Caribou didn’t seem to caribou us being so close.
Just cross to this side of the bridge to start the hike

We crossed the river and scrambled up a sand and rock chute (we later realized there was a much easier way to get up). From there we walked toward the edge of one of the cliffs and then hiked about two miles before encountering a Dall sheep. We watched it quietly, hoping that it wouldn’t notice us. It eventually noticed us and ran away but, after some time, his curiosity got the best of him and he came back our way. At that point, it was raining pretty hard (it was drizzling on and off the entire day), and we decided it was best we head back to the station and catch the next bus heading back to the entrance area.

Steeper, higher and overall more precarious than it looks. Don’t go up this way.
The spongy ground made it easier to hike up the steep incline.
Looking down from the top
Look ma’ no trails!
Where we are going, we don’t need roads.
We made a friend!

We weren’t as tired as the nights before, so we stayed up a little later – we were curious to know if it ever gets fully dark during the summer. Sunset was at 12:45AM; we didn’t stay up through sunrise which was 3:45AM. From the results of an attempted time lapse that went through 2AM, it never gets completely dark – we went 9 days without actually seeing night time.

The next day we waved goodbye to Denali and drove to Talkeetna. We spent a couple hours in this neat little hippy town on our way back to Anchorage. We forgot to refill on gas before leaving Denali, so we literally just barely made it to Talkeetna. If you have time, stop in and check it out. We had lunch at the Wildflower Cafe – the Thai veggie wrap was out of this world! Also make sure you stop and get some spinach bread from this gem…and seriously, don’t forget to fill up on gas.

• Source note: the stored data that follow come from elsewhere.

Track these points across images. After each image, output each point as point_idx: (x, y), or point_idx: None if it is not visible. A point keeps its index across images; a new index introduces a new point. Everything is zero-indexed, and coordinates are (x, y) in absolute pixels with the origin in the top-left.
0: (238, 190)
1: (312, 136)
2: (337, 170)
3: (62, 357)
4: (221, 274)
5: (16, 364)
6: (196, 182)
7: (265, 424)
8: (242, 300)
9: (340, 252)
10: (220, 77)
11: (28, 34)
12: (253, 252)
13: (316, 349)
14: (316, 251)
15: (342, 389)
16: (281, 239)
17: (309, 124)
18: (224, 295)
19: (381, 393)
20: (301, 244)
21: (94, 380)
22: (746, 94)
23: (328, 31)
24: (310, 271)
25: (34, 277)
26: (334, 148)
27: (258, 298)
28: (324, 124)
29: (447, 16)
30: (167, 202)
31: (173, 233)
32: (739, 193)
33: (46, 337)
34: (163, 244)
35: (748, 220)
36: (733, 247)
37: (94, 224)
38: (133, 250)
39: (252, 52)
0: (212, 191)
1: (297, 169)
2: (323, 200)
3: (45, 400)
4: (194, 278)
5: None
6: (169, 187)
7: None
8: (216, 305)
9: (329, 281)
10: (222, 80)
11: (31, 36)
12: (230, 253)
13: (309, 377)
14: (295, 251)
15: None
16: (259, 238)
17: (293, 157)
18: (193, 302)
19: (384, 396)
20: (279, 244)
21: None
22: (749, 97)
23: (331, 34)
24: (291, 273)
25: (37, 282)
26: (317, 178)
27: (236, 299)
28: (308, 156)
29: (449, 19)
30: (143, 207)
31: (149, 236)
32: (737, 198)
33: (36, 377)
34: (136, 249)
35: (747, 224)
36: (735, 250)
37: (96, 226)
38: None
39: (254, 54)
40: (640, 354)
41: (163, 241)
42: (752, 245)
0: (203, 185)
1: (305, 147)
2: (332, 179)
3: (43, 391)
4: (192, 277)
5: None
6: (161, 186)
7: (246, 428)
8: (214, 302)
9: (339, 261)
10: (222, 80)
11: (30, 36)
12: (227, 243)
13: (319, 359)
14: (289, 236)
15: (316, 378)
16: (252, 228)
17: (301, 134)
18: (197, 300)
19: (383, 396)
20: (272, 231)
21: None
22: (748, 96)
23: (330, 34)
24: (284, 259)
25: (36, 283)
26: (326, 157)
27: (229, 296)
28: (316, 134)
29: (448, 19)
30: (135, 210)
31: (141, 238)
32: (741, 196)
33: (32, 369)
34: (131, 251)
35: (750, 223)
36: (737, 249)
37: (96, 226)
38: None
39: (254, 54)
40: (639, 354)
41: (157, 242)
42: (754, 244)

There you have it, apologies that this post was quite lengthy, hopefully you are still with me; there is so much to share about our trip in Alaska. As always, below is a map of all of the places we slept, kayaked, hiked and ate at.

If you haven’t visited it yet, I hope you get the chance to explore the state and all that it has to offer one day. It’s a little unnerving being so removed at first but, we quickly found a sense of calm in the wild and loved every moment of it. I’m confident you will as well.